**Problem to work on**
Only the lines from the one containing "φτάσει ο Δεκαπενταύγουστος" to the end of the data should be copied, exactly and without pictures.

**Source material**
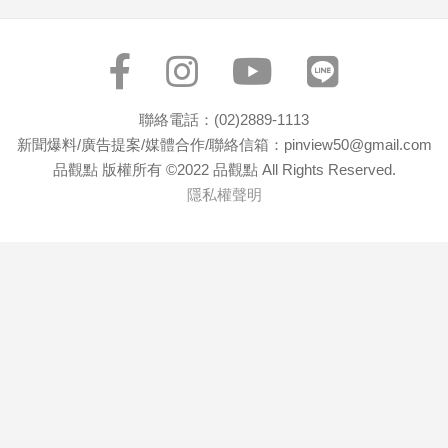
聯絡電話：(02)2889-1113
新聞爆料/廣告提案/媒體合作/聯絡信箱：pinview50@gmail.com
品觀點 版權所有 ©2022 品觀點 All Rights Reserved.
隱私權聲明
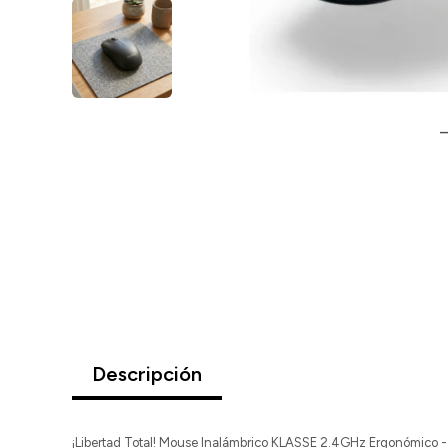
Descripción
¡Libertad Total! Mouse Inalámbrico KLASSE 2.4GHz Ergonómico - ¡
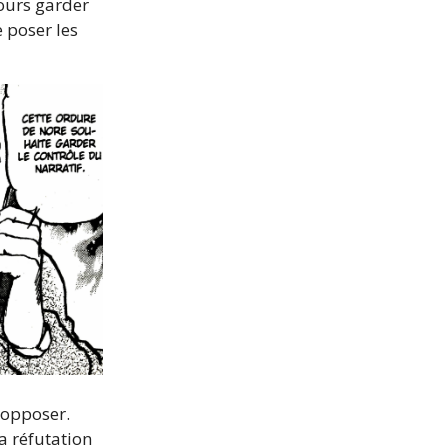
ours garder
e poser les
 opposer.
la réfutation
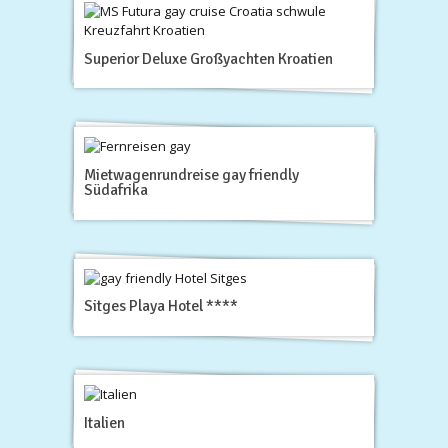
Superior Deluxe Großyachten Kroatien
Mietwagenrundreise gay friendly
Südafrika
Sitges Playa Hotel ****
Italien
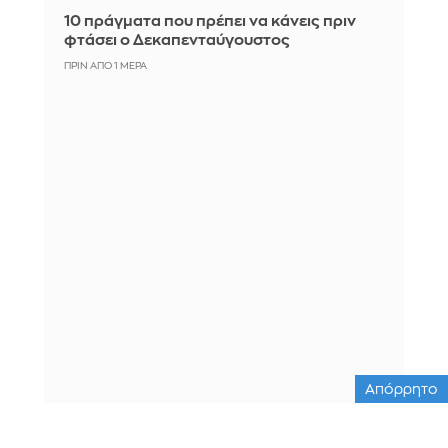
10 πράγματα που πρέπει να κάνεις πριν
φτάσει ο Δεκαπενταύγουστος
ΠΡΙΝ ΑΠΌ 1 ΜΈΡΑ
Απόρρητο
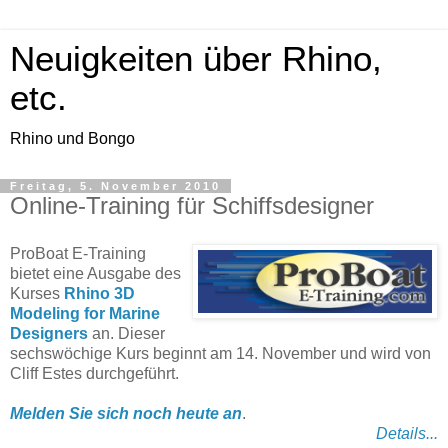
Neuigkeiten über Rhino,
etc.
Rhino und Bongo
Freitag, 5. November 2010
Online-Training für Schiffsdesigner
ProBoat E-Training
bietet eine Ausgabe des
Kurses
Rhino 3D
Modeling for Marine
Designers
an. Dieser
sechswöchige Kurs beginnt am 14. November und wird von
Cliff Estes durchgeführt.
Melden Sie sich noch heute an
.
Details...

**Task solution**
φτάσει ο Δεκαπενταύγουστος
ΠΡΙΝ ΑΠΌ 1 ΜΈΡΑ
Απόρρητο
Neuigkeiten über Rhino,
etc.
Rhino und Bongo
Freitag, 5. November 2010
Online-Training für Schiffsdesigner
ProBoat E-Training
bietet eine Ausgabe des
Kurses
Rhino 3D
Modeling for Marine
Designers
an. Dieser
sechswöchige Kurs beginnt am 14. November und wird von
Cliff Estes durchgeführt.
Melden Sie sich noch heute an
.
Details...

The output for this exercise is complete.